- [Your instructions]: Reproduce every entry that follows word for word, but omit the images.

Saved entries
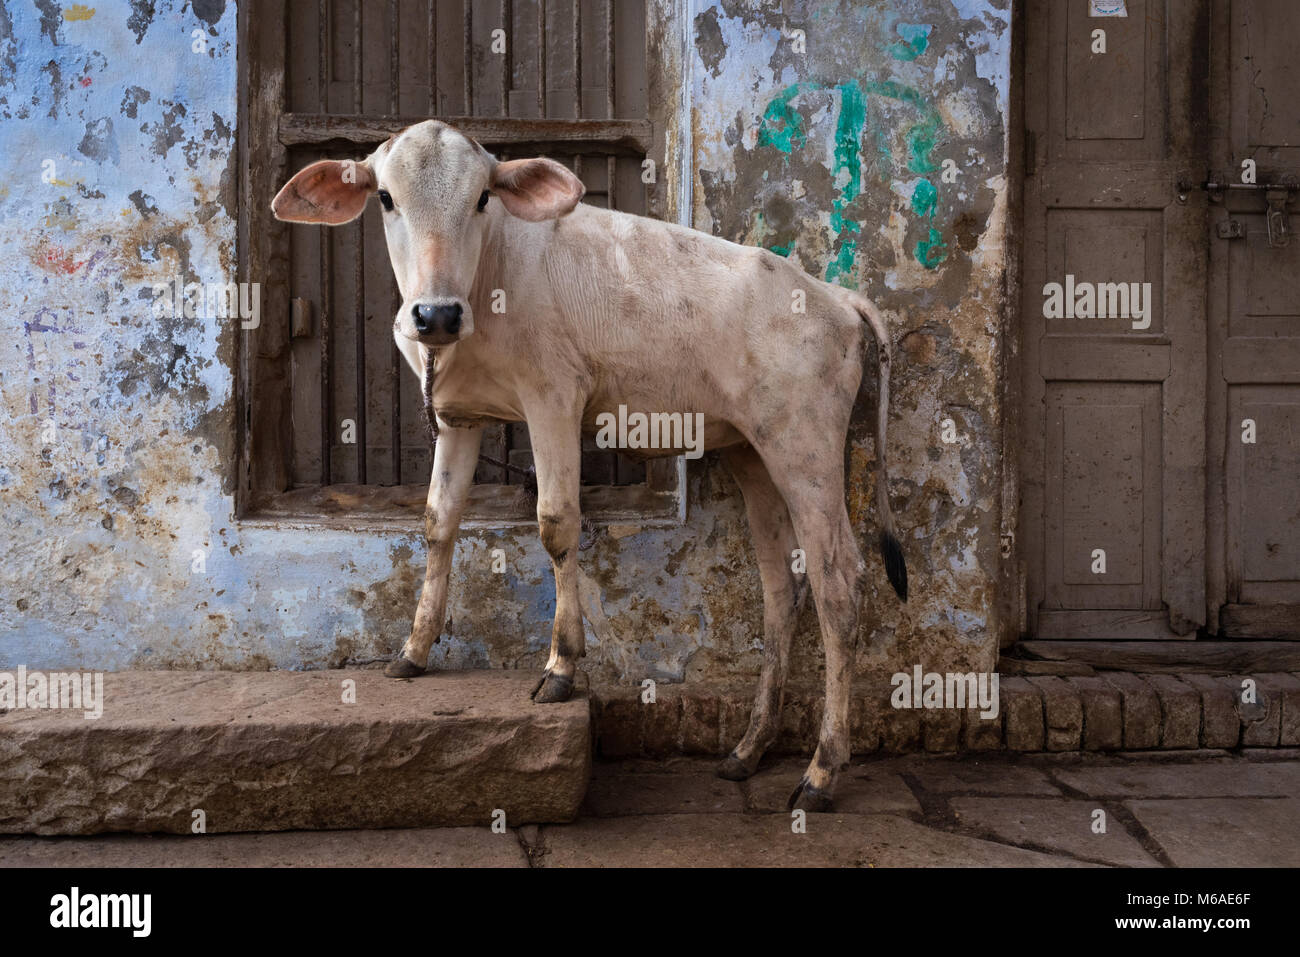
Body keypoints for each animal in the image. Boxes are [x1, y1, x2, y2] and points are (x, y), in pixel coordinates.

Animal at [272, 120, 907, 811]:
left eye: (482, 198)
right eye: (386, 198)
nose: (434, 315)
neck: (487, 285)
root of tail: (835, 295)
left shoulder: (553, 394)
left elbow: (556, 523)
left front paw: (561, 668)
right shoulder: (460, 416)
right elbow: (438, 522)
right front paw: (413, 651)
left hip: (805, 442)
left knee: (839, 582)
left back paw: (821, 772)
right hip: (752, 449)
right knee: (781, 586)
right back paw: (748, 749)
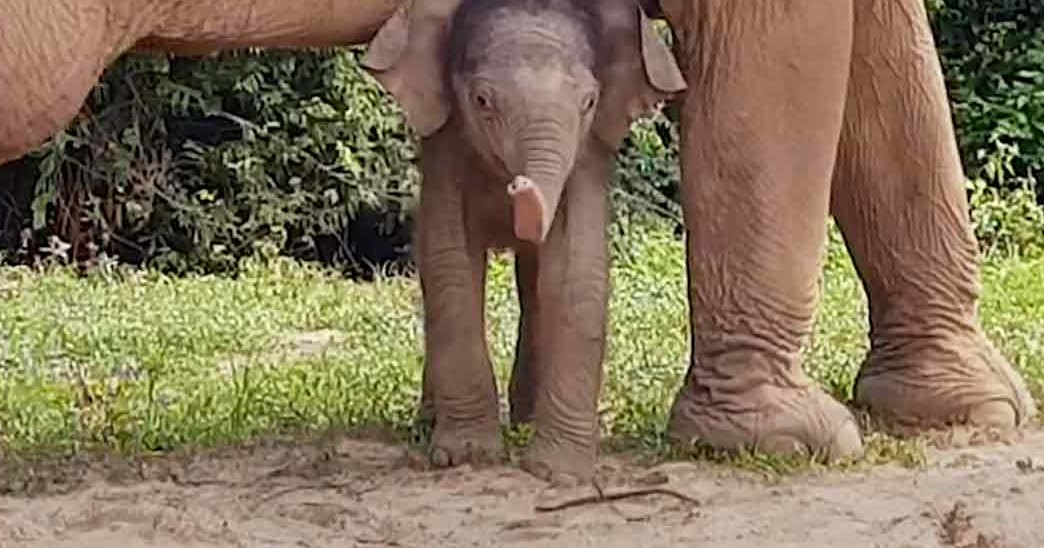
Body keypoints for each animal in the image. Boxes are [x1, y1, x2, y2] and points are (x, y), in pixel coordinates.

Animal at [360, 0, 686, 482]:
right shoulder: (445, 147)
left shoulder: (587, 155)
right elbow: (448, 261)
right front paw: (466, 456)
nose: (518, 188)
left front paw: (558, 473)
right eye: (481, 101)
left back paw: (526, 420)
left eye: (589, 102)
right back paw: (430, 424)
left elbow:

- [Result of this exercise]:
Body keypoints for each animal in the image. Boxes are [x1, y1, x2, y2] and points are (x, y), in pixel coordinates.

Animal at [272, 120, 907, 811]:
left eye: (482, 198)
right eye: (386, 198)
nose: (434, 315)
neck: (487, 285)
root of tail: (835, 295)
left shoulder: (553, 394)
left elbow: (556, 523)
left front paw: (561, 668)
right shoulder: (460, 416)
right elbow: (438, 522)
right front paw: (413, 651)
left hip: (805, 442)
left knee: (839, 582)
left back paw: (821, 772)
right hip: (752, 449)
right knee: (781, 586)
right back paw: (748, 749)
Body keypoints for each animal in the image. Boxes are [x1, y1, x2, y2] and points are (x, y), in pixel coordinates.

Animal at [360, 0, 686, 482]:
right shoulder: (445, 147)
left shoulder: (587, 155)
right elbow: (448, 261)
right front paw: (466, 456)
nose: (518, 188)
left front paw: (558, 473)
right eye: (481, 101)
left back paw: (526, 420)
left eye: (589, 102)
right back paw: (430, 424)
left elbow:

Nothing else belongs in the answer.